Il notch e il bordo superiore dello sfondo
Portatili e telefoni oggi danno un piccolo morso allo schermo, e la striscia d’immagine intorno decide se te ne accorgi.
Su un MacBook Pro da 14 pollici il pannello misura 3024 per 1964 pixel, ma la parte sotto la fotocamera misura 3024 per 1890, un rettangolo 16:10 del tutto comune. Le 74 righe in più in alto servono soprattutto a ospitare la barra dei menu, e il notch sta proprio nel mezzo. I telefoni hanno fatto questa strada prima: l’iPhone X ha portato la tacca nel 2017, i produttori Android hanno risposto con i fori circolari e nel 2022 Apple ha trasformato il suo ritaglio in una pillola sospesa.

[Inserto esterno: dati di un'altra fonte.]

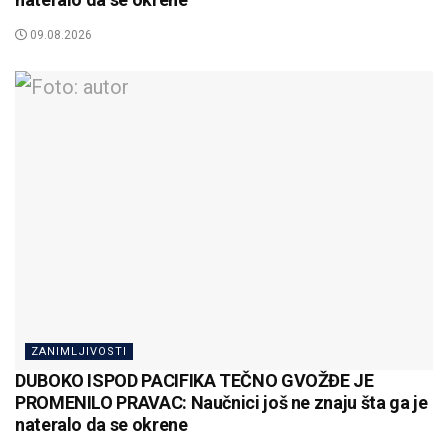
09.08.2026
ZANIMLJIVOSTI
DUBOKO ISPOD PACIFIKA TEČNO GVOŽĐE JE
PROMENILO PRAVAC: Naučnici još ne znaju šta ga je
nateralo da se okrene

Lo sfondo sale fin dietro quella striscia, ed è per questo che lo stesso notch cambia da una scrivania all’altra. Sopra un cielo notturno o un orizzonte di mare scuro quasi sparisce, perché il vetro nero sta accanto a pixel scuri quasi quanto lui. Sopra un cielo pallido del mattino si legge come una linguetta nera e dura, e il testo della barra dei menu, appoggiato su una barra traslucida, deve anche fare i conti con la luminosità. C’è poi un piccolo inghippo geometrico: il pannello intero è circa 1,54 a 1, un filo più alto del 16:10, così un’immagine 16:10 impostata su riempi perde una fettina sottile per lato.
La regola pratica è breve. Scegliere foto il cui decimo superiore sia scuro o almeno tranquillo, tenere il soggetto sotto il terzo superiore e, sul telefono, lasciare i dintorni del foro della fotocamera al cielo, non a un volto o a una luna. Il ritaglio non se ne andrà, quindi alla foto basta tenere le sue parti importanti fuori dallo spazio che la fotocamera occupa già.